[start of Record set]

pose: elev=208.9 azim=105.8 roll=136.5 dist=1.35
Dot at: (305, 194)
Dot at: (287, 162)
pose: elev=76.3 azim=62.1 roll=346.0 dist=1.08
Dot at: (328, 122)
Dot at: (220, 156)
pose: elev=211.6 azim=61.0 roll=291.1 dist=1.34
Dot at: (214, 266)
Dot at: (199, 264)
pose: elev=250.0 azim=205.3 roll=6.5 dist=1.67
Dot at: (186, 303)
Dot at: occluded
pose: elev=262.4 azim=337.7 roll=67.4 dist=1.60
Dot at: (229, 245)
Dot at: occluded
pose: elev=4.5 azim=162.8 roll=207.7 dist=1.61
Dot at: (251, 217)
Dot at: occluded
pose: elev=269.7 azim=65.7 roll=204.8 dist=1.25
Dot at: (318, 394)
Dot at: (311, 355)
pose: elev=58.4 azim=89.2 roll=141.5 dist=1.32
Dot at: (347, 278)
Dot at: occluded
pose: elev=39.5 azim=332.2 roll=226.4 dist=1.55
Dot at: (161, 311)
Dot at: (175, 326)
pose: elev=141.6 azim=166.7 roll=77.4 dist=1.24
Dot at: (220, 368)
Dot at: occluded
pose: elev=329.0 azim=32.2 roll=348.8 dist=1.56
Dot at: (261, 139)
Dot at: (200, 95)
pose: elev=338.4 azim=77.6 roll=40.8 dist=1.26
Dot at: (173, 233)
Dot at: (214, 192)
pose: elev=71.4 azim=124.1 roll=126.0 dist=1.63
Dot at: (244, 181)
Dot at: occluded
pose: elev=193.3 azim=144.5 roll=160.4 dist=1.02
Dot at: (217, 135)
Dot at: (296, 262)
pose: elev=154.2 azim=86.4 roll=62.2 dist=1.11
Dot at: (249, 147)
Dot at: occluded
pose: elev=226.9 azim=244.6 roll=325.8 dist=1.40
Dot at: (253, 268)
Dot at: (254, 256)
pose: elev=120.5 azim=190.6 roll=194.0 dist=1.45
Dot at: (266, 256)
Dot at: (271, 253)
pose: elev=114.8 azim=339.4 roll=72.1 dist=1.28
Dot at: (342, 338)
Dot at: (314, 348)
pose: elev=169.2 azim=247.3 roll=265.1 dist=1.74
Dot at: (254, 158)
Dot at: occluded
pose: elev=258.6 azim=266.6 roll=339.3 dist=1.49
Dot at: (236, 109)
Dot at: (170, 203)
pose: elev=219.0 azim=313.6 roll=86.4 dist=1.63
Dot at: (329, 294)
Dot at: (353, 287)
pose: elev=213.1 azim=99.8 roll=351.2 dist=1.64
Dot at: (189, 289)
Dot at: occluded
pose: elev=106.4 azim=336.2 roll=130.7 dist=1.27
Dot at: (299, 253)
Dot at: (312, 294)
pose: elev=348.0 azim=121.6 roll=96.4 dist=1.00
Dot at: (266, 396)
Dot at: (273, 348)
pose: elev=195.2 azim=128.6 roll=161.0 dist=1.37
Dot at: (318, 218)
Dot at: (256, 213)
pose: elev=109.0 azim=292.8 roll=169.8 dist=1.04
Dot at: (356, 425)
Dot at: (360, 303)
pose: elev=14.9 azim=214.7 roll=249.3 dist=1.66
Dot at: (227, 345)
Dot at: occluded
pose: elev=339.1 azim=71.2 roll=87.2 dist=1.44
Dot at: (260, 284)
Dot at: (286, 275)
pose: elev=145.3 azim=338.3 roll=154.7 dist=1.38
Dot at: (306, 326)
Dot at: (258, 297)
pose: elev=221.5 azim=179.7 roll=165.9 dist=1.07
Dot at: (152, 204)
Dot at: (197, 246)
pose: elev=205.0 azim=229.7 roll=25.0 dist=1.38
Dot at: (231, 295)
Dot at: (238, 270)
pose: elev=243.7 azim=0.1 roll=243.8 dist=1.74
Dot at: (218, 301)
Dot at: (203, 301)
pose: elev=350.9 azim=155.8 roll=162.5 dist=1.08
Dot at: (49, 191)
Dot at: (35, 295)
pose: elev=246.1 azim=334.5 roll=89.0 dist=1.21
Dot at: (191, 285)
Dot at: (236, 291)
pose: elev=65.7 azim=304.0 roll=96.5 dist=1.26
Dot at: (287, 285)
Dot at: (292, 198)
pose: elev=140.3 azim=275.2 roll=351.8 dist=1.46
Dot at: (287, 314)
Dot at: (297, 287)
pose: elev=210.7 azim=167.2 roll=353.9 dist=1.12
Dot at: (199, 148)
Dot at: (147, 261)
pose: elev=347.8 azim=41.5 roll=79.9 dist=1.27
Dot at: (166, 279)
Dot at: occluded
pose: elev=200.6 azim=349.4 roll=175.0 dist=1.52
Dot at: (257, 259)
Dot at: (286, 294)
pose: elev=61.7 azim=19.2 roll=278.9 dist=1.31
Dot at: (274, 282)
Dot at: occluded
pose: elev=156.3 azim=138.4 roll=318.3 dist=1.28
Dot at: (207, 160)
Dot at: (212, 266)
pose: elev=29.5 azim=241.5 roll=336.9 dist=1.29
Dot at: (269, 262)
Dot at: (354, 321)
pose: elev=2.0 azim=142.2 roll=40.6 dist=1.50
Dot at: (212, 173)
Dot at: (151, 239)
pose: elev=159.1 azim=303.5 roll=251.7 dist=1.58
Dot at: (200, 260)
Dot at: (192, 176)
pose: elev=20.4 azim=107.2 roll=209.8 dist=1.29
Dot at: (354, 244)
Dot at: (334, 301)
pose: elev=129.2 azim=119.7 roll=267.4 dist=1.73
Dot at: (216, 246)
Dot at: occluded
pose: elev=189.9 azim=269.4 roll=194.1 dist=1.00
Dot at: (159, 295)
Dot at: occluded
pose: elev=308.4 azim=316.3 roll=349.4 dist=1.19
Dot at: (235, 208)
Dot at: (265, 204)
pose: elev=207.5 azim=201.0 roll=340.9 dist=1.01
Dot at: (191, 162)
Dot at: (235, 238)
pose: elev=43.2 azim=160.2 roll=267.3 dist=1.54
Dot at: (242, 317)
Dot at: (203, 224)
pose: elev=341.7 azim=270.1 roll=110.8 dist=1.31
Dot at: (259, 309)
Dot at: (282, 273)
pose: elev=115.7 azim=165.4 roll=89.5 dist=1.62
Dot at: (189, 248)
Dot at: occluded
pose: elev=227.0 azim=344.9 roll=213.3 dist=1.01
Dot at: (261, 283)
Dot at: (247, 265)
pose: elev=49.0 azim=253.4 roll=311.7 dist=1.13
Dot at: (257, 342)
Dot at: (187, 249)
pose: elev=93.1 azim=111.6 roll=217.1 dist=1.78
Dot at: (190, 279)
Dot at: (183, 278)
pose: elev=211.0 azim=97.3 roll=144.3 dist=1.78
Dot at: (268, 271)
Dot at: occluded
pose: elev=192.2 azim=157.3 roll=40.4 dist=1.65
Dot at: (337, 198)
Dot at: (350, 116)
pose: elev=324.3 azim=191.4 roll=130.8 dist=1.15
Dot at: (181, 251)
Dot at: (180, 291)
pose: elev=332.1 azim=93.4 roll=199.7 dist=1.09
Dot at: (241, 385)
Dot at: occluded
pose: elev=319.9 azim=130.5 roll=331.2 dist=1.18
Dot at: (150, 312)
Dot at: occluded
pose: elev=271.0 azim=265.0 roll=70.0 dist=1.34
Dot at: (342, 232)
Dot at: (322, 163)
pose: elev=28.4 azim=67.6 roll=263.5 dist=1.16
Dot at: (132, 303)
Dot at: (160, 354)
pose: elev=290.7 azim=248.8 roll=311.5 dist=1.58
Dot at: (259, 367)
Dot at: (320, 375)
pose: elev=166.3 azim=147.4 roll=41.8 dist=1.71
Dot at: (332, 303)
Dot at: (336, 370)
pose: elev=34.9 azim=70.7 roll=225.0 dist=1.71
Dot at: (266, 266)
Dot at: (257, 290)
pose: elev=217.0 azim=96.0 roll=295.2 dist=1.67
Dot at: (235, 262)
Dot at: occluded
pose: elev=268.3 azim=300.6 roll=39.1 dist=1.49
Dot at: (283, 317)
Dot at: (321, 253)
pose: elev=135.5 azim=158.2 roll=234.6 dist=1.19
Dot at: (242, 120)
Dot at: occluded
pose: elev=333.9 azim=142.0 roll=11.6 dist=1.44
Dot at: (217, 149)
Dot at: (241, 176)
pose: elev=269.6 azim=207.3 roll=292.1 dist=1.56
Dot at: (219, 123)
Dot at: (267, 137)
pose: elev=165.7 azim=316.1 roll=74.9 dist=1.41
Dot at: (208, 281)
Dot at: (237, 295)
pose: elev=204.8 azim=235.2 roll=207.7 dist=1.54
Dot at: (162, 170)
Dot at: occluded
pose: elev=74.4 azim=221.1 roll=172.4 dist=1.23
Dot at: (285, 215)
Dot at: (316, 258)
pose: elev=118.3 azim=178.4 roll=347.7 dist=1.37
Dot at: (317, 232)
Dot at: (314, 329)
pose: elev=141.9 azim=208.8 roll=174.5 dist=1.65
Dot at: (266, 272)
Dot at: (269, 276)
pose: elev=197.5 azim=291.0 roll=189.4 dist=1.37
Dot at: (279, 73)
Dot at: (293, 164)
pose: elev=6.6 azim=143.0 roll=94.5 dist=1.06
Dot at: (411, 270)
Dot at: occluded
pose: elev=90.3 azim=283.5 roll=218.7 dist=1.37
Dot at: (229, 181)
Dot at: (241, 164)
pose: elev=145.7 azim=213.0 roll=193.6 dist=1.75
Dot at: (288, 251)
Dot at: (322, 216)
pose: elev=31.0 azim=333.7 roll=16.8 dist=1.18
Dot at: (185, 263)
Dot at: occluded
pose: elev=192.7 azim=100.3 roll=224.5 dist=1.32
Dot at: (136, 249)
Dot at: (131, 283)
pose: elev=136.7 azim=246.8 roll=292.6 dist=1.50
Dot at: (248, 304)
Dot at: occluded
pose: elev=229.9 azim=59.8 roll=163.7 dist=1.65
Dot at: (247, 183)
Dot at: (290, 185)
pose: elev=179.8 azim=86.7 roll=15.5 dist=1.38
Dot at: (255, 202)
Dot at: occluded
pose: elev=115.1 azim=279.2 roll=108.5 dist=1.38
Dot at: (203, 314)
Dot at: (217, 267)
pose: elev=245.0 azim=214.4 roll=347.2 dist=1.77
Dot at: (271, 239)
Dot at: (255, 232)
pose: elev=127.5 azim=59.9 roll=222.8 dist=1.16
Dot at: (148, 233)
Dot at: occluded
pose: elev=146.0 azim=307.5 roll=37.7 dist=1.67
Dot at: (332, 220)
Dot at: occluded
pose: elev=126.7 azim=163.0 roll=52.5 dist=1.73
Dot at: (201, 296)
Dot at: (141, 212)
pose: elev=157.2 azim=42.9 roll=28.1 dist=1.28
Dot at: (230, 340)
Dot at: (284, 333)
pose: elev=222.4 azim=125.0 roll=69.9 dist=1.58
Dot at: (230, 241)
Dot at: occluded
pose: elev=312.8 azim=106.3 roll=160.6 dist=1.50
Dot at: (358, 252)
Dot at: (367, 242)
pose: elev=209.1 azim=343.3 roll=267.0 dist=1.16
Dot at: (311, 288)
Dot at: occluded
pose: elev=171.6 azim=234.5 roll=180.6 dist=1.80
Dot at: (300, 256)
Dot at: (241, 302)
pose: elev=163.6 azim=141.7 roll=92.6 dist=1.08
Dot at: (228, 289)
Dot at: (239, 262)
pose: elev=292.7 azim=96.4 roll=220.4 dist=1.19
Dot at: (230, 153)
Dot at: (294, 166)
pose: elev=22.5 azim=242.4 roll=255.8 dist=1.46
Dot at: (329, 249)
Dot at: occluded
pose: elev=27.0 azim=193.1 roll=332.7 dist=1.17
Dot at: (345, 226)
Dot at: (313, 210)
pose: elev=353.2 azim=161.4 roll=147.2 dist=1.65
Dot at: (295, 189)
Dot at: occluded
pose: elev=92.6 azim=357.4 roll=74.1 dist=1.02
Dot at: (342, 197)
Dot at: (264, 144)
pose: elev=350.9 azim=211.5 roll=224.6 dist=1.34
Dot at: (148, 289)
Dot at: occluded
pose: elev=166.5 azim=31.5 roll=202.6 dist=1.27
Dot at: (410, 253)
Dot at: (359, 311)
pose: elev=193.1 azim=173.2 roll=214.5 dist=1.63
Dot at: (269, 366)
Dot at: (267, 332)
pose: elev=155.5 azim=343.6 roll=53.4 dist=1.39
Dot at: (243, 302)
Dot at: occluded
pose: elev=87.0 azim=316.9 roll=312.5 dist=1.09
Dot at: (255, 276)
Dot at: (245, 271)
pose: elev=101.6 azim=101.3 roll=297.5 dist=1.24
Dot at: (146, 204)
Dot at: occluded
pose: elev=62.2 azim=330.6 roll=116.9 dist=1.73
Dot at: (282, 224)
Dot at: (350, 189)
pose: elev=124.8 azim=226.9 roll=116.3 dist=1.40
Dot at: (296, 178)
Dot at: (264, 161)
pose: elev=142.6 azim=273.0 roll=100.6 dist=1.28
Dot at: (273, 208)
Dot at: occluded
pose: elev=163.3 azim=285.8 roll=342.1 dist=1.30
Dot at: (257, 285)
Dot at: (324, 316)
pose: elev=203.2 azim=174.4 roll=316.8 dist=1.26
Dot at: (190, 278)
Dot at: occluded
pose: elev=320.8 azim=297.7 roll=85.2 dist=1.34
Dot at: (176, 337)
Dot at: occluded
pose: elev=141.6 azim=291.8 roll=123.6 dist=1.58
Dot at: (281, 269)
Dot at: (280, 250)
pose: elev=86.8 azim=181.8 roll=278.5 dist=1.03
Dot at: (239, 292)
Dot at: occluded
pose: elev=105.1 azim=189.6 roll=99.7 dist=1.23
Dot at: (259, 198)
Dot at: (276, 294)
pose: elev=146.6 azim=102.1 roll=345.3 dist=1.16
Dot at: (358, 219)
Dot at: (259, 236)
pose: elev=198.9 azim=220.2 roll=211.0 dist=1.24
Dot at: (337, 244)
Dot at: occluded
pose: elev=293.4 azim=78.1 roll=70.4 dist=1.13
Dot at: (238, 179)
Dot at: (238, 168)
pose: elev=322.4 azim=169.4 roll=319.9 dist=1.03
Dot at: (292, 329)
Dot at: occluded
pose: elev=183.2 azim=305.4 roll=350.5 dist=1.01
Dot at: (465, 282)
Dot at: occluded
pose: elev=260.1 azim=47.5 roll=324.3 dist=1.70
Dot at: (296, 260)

[end of Record set]

■ **Work to do**:
Can you reproduce the entries above word for word, starting with the line that contains "pose: elev=27.0 azim=193.1" and going on through the line that contains "Dot at: (267, 332)"?

■ **The result**:
pose: elev=27.0 azim=193.1 roll=332.7 dist=1.17
Dot at: (345, 226)
Dot at: (313, 210)
pose: elev=353.2 azim=161.4 roll=147.2 dist=1.65
Dot at: (295, 189)
Dot at: occluded
pose: elev=92.6 azim=357.4 roll=74.1 dist=1.02
Dot at: (342, 197)
Dot at: (264, 144)
pose: elev=350.9 azim=211.5 roll=224.6 dist=1.34
Dot at: (148, 289)
Dot at: occluded
pose: elev=166.5 azim=31.5 roll=202.6 dist=1.27
Dot at: (410, 253)
Dot at: (359, 311)
pose: elev=193.1 azim=173.2 roll=214.5 dist=1.63
Dot at: (269, 366)
Dot at: (267, 332)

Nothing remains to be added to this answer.